* PASSAGE SHOWN:
************

Host port conflicts in Docker Compose

Problem

Imaging that you are working on a project that uses Docker Compose, and you or other developers use Docker for Mac or Windows. When you have a service in the project that needs to be accessed from the outside somehow, you can normally simply expose a port on a service and use the container IP:port to access the service from the host system (you can find the container IP from docker container inspect CONTAINER_NAME). This approach does not work when your host system is Windows or Mac because then Docker runs on a separate virtual machine and the networks that the containers are attached to are not visible from the host. If any of the developers are not using Linux for development, you will want to use the ports directive in docker-compose.yml to bind a host port to a container, and the docker software for your operating system will set everything up to send traffic from a specific port to the Docker virtual machine, which will then be forwarded to a specific container on that virtual machine as in the simplified example below.

version: "3"
services:
  web-server:
    image: nginx
    ports:
      - "3000:80"

Developers are likely to assign one of the common port numbers to a service like this (8000, 8080 and 3000 are very common). If for whatever reason you want to run two of these services at the same time for testing purposes (e.g., run different versions), or run two completely different services that happen to bind to the same port number, the hardcoded host port number will pose a problem.

We can run this project and inspect the container to confirm that host port 3000 is assigned to the web-server container:

$ docker-compose up -d
Creating network "test01_default" with the default driver
Creating test01_web-server_1 ... done
$ docker inspect test01_web-server_1 | jq '.[0].NetworkSettings.Ports'
{
    "80/tcp": [
        {
            "HostIp": "0.0.0.0",
            "HostPort": "3000"
        }
    ]
}

Solution

One way to solve the problem is to simply remove or modify the port line in one of the Docker Compose files. This might work short-term, but you will have to remember this constantly as to not commit the change accidentally.

************

* DATA LISTING:
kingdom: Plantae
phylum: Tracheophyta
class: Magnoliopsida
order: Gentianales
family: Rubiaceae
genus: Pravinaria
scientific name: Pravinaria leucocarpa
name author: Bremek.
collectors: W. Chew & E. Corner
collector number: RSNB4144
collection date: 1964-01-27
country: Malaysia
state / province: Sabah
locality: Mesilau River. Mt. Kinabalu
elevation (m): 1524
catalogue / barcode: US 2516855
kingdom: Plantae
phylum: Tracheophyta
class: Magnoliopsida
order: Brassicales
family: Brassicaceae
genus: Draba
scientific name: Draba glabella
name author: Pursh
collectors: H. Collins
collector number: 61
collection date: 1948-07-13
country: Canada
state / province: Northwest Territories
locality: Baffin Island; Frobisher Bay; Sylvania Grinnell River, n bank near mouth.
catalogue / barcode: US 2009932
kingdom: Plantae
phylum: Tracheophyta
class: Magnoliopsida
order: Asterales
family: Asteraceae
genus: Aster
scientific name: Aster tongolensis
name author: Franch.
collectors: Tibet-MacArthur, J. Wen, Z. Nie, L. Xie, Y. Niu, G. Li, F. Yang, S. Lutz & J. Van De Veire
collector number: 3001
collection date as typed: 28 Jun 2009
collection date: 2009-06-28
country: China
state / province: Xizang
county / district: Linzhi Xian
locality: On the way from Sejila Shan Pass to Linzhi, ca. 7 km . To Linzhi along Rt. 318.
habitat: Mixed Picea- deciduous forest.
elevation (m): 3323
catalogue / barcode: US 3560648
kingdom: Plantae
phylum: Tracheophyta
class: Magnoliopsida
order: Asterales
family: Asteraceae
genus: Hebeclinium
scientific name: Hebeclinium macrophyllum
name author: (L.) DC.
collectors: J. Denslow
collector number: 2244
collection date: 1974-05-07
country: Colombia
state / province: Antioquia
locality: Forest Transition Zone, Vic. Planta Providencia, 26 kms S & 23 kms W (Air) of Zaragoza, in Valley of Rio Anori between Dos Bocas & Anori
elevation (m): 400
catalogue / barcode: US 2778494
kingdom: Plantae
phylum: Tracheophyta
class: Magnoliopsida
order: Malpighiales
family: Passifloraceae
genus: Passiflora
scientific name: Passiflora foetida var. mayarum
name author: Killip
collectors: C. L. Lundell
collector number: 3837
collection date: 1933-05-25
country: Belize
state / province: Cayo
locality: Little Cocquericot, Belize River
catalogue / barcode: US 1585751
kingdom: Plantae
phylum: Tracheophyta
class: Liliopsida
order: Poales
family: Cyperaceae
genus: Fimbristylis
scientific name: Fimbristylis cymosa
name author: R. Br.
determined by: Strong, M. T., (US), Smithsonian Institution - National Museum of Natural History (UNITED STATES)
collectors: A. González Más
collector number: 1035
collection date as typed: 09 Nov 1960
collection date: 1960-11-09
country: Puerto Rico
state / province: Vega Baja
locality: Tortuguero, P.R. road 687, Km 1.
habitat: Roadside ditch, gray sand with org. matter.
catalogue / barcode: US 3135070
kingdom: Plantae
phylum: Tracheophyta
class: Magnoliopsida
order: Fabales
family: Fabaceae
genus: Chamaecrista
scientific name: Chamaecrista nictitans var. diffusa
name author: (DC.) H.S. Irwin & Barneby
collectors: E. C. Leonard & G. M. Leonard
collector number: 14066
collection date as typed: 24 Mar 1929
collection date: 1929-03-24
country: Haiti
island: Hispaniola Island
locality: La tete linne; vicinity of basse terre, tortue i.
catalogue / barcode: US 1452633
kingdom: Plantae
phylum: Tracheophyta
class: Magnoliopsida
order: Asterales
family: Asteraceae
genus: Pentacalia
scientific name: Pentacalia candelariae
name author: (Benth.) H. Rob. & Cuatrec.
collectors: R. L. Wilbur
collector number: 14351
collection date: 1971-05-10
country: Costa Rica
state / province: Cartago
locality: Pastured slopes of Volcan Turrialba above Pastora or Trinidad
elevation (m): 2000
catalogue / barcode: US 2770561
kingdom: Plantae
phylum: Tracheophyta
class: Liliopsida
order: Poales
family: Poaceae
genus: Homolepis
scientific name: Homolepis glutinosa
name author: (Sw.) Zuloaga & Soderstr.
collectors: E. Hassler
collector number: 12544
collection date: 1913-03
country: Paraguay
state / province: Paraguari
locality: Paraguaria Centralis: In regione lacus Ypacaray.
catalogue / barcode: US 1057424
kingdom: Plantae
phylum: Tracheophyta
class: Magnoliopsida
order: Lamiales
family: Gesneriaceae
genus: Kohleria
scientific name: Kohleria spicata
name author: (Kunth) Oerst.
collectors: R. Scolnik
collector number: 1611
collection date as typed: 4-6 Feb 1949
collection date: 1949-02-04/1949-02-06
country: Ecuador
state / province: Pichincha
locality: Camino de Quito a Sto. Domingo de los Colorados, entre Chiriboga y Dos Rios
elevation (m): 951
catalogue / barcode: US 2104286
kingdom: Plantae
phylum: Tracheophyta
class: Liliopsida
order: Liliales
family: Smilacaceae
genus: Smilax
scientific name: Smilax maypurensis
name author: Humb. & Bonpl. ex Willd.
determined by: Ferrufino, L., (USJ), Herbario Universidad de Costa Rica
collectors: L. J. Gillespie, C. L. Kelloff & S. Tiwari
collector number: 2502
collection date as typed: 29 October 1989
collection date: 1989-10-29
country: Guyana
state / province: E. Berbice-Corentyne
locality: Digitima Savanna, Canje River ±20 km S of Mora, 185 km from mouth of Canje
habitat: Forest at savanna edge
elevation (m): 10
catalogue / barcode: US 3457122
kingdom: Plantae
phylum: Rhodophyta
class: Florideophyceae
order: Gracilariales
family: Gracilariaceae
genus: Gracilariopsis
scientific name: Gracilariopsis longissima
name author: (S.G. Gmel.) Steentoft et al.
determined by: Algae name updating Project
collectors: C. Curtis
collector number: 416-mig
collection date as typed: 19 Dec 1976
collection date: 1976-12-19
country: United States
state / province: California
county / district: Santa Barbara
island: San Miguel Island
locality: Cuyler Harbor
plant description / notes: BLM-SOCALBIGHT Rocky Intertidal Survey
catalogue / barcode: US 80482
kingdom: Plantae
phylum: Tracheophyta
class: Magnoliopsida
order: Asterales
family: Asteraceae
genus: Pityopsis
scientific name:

************

* REQUIRED TASKS:
1. From the article on host port conflicts in Docker Compose, return the passage that begins at the words "One way to solve" and stops after "the change accidentally.".
2. Based on the article on host port conflicts in Docker Compose, decide whether each statement agrees with it. Answer yes or no for each and quote the words that decide it.
(a) When the host system is Windows or Mac, Docker runs on a separate virtual machine.
(b) In the example, host port 8080 is assigned to the web-server container.
(c) Removing or modifying the port line in one of the Docker Compose files is presented as a lasting fix.
3. Extend the article on host port conflicts in Docker Compose, continuing from its last sentence.
Nothing in the records is needed for this work.

* RESPONSES:
1.
One way to solve the problem is to simply remove or modify the port line in one of the Docker Compose files. This might work short-term, but you will have to remember this constantly as to not commit the change accidentally.

2.
(a) Yes: "then Docker runs on a separate virtual machine"
(b) No: "host port 3000 is assigned to the web-server container"
(c) No: "This might work short-term, but you will have to remember this constantly as to not commit the change accidentally."

3.
Better Solution

There is a better way. Docker Compose allows using environment variables in docker-compose.yml, and it is even possible to set default values for missing variables. This makes it very easy to set the host port number to one of the commonly used port numbers while allowing the person running the project to change the port to something else via an environment variable without modifying docker-compose.yml. In the example below the port is set top 3000 by default (the part after :-).

version: "3"
services:
  web-server:
    image: nginx
    ports:
      - "${WEB_SERVER_HOST_PORT:-3000}:80"

Applying this change does not affect the container as it is configured to bind to port 3000 on the host as before:

$ docker-compose up -d
test01_web-server_1 is up-to-date

However, if we specify the WEB_SERVER_HOST_PORT variable, the container will be recreated and the host port will be changed to the given value:

$ WEB_SERVER_HOST_PORT=3001 docker-compose up -d
Recreating test01_web-server_1 ... done
$ docker inspect test01_web-server_1 | jq '.[0].NetworkSettings.Ports'
{
    "80/tcp": [
        {
            "HostIp": "0.0.0.0",
            "HostPort": "3001"
        }
    ]
}

The variables that are added to the .env file will be picked up by Docker Compose automatically, so you will not need to specify them every time or export them in your shell unnecessarily:

$ echo WEB_SERVER_HOST_PORT=3002 >> .env
$ docker-compose up -d
Recreating test01_web-server_1 ... done
$ docker inspect test01_web-server_1 | jq '.[0].NetworkSettings.Ports'
{
    "80/tcp": [
        {
            "HostIp": "0.0.0.0",
            "HostPort": "3002"
        }
    ]
}

Conclusion

It is possible to use environment variables Docker Compose files as a workaround for many services binding to the same default host port with minimal effort.